RISC World

The case for Hardware

Lets start at the beginning. RISC OS was designed to run on low power consumption ARM hardware. Indeed when ARM was founded it stood for Acorn Risc Machine, the name only being changed later when it was decided that the Acorn link no longer suited the new company's plans. RISC OS runs exceptionally well on lower power machines, which is why there are still so many older Acorn machines in use. They are reliable, they are powerful (for their clock speed) they have an OS in ROM and they are virus resistant.

I am not sure that any of these qualities could be attributed to an emulator, surely it will only be as reliable as the underlying operating system? In the case of VirtualAcorn that would be Windows. Another point is how powerful can an emulator be? I have seen various claims of "StrongArm type performance", but I have an Iyonix with a 600Mhz XScale, and it is far faster then my Risc PC, even though the Risc PC still gets used for running some older software that isn't RISC OS 5 compatible. I don't own Aemulor, which runs older software under emulation on the Iyonix, but then 90% of the software I use runs on the Iyonix, and the other 10% can be used on the Risc PC. Since the machines are networked this isn't a great problem. I also have a PC running Windows 98, not that it gets turned on very much and even then often doesn't work. I find I can do all I want with RISC OS.
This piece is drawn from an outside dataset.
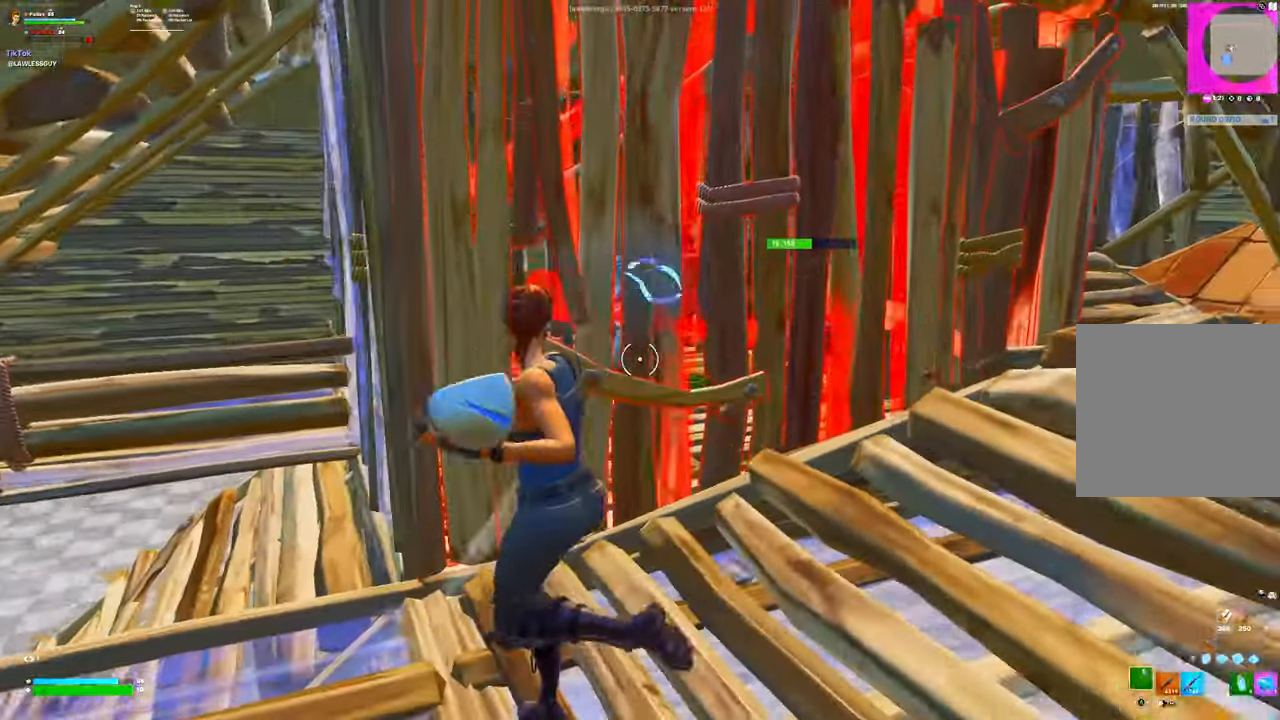
{"buttons": ["L2"], "left_stick": "down", "right_stick": "center", "events": [[350, "R2", "up"], [383, "B", "down"], [450, "left_stick", "down"], [466, "B", "up"], [483, "L2", "down"]]}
Why are emulators a bad idea?

I don't like the idea of emulators a great deal, they are OK in some cases, for example I don't mind playing some older games under an emulator on my Risc PC, but would I want to use an emulator every day? Why bother when I might as well use a real computer. The thought of having to use RISC OS on some great big Pentium powered office heater with the associated noise of cooling fans simply does not appeal. There is another reason why I think emulators are a bad idea, they expose RISC OS users to the horrors of Windows. Now I do know a bit about Windows and I have a PC, but I don't use it much because Windows is a mess and I don't want to support Microsoft in any way. I don't like power hungry hardware, and I don't like Bill Gates.

There is another problem with running RISC OS on emulation, how accurate is the emulation? Will it run all the software that I want, and how compatible is it? If something is wrong in the emulator then the program won't work. It's a fairly trivial matter to re-compile a bit of software for the Iyonix, but how can you re-compile it for the emulator if the emulator doesn't work properly. Castle have done a lot of work to create a 32bit RISC OS, and now they own the OS itself, they are in a position to get things fixed, and indeed there have been a number of updated to my Iyonix since I purchased it. Emulator authors simply don't have the same resources as far as I can see.

Why emulation damages RISC OS developers

Then of course we come to the hardware manufacturers themselves, only one company is still in the running as far as I can see and that is Castle Technology. Castle should be supported for their amazing work on the Iyonix, the thought that sales of a real RISC OS computer developed by a well known and totally respected RISC OS developer should be lost to an emulator running on a PC is unacceptable.

What about the RISCStation laptop I hear you ask? Well it seems to me that any chance of getting a real RISC OS laptop is now lost. Anyone can simply get a cheap laptop from a box shifter and then install an emulator. Some RISC OS dealers have started selling cheap laptops with VirtualAcorn installed already, although the cheapness of the machines doesn't seem to be being passed on to the customer.

What about software developers? Will anyone buy any software to run on an emulator? I doubt it. People will buy software to run on a real computer. I am certainly looking strongly at buying Oregano2 at the moment. If I was running an emulator would I buy a browser, it's rather unlikely as the PC would come with one already. And here is the real problem, if I was using an emulator I would end up having to do some things under Windows, and I don't want to.


Emulation could be the death of RISC OS, it's a terrifying thought that soon all that could be left is a load of over priced PCs running an emulator with no more real machines in site. Castle have already announced that the Risc PC is going out of production, I wonder how much emulation is to blame for this, despite the quoted reasons. I don't believe the emulation does the market any good, I don't believe the quoted speed claims that have been bandied about and I don't want us to be in a position where all that is left is emulation, that will be then end of RISC OS.